Nous publions aujourd'hui le second éditorial sur l'avenir des États-Unis.

Autrefois, Bobettes en feu aurait été le titre d'un film olé-olé... Aujourd'hui, le sous-vêtement allumé dans un avion volant au-dessus de Detroit fait partie de l'arsenal guerrier utilisé contre les États-Unis. C'est-à-dire un objet porteur de la haine inextinguible dirigée contre la nation qui demeure, pour l'instant, la plus puissante au monde.

C'est plus que contrariant.

S'il n'a tué personne, l'attentat de décembre coûtera des milliards supplémentaires en sécurité aéroportuaire. Seulement au département de la «Homeland Security», se prémunir plus généralement contre la haine coûtera en 2011 plus de 55 milliards US, à peine moins que les revenus totaux (60 milliards) du gouvernement du Québec! À cela s'ajoutent les pharaoniques dépenses militaires des États-Unis (550 milliards), dont une partie est statutaire ou à usage offensif, mais une autre répond à l'agression.

 

Tout cela contribue évidemment à créer une situation économique sans précédent, premier symptôme du déclin tant de fois annoncé, mais cette fois peut-être réel, de l'empire américain.

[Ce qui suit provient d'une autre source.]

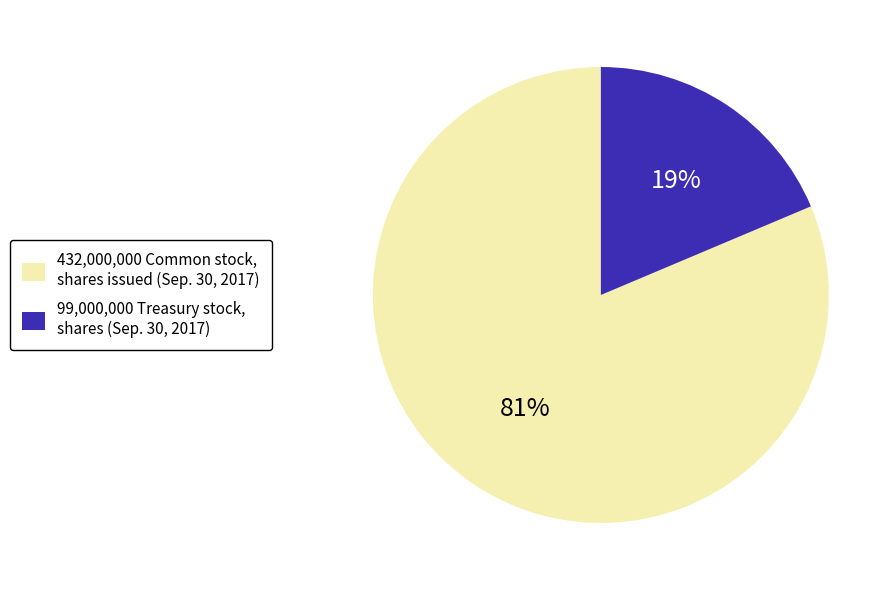

To the nearest percent, what is the average slice percentage?

50%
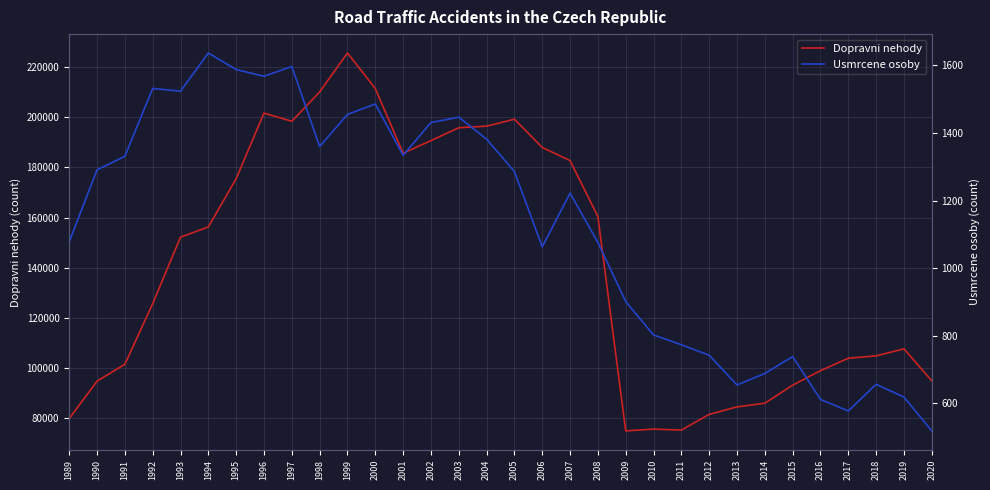

In Usmrcene osoby, how many points are higher than both neighbors (excluding endpoints)?

8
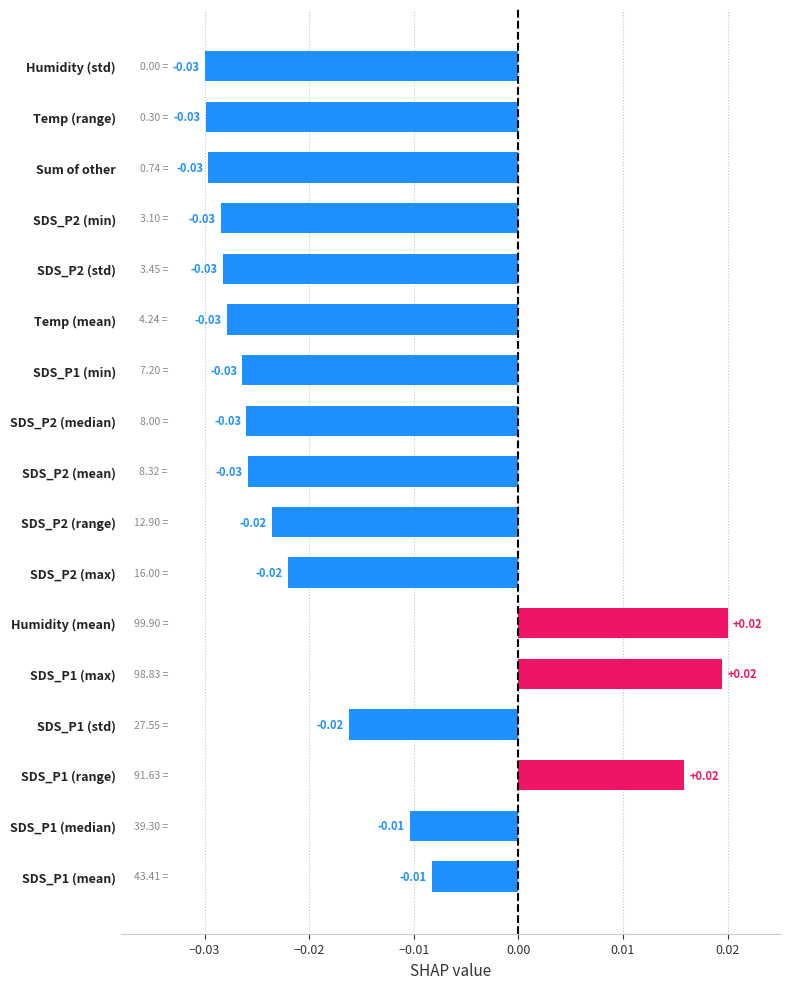

How many series are shown in this chart?

1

Ainsi, en 2019-2020, le déficit de l'État fédéral se situera toujours à un niveau insoutenable, plus de 5% du PIB, ce qui gonflera encore une dette déjà gargantuesque. Qu'est-ce que cela signifie? Pas de progrès possible en politique intérieure. Et, en politique extérieure, une interrogation exprimée (dans le New York Times) par le premier conseiller économique de la présidence, Lawrence H. Summers: «Combien de temps le plus gros emprunteur de la planète pourra-t-il demeurer la première puissance mondiale?»

Pas beaucoup.

Le banquier chinois n'attend-t-il pas la passation des pouvoirs?

Est-il exact, donc, que les empires se suicident plutôt que d'être assassinés?

Dans ce cas-ci, il y a l'un et l'autre.

De fait, on essaie de tuer - y compris littéralement! - les Américains.

En même temps, ceux-ci semblent bel et bien répondre à une sorte de pulsion suicidaire. Elle s'est incarnée en une personne, George W. Bush, titulaire de la présidence la plus autodestructrice de l'histoire américaine, dont le pays est incapable de se remettre. Et elle s'est traduite en une quantité de phénomènes tout aussi destructeurs. À partir du retour du prosélytisme religieux jusqu'au triomphe épisodique du capitalisme mafieux. En passant par le déclin du statut du savoir et la dégradation de l'instinct de survie... deux phénomènes qui, il est vrai, sont encore plus accablants ailleurs en Occident.

Les États-Unis peuvent-ils éviter un lent déclin qui les relèguera à l'histoire sous la même rubrique que les métropoles européennes déchues, confortablement installées depuis un demi-siècle dans un confort indifférent au sort du monde?

Pour l'instant, cet avenir semble leur être promis.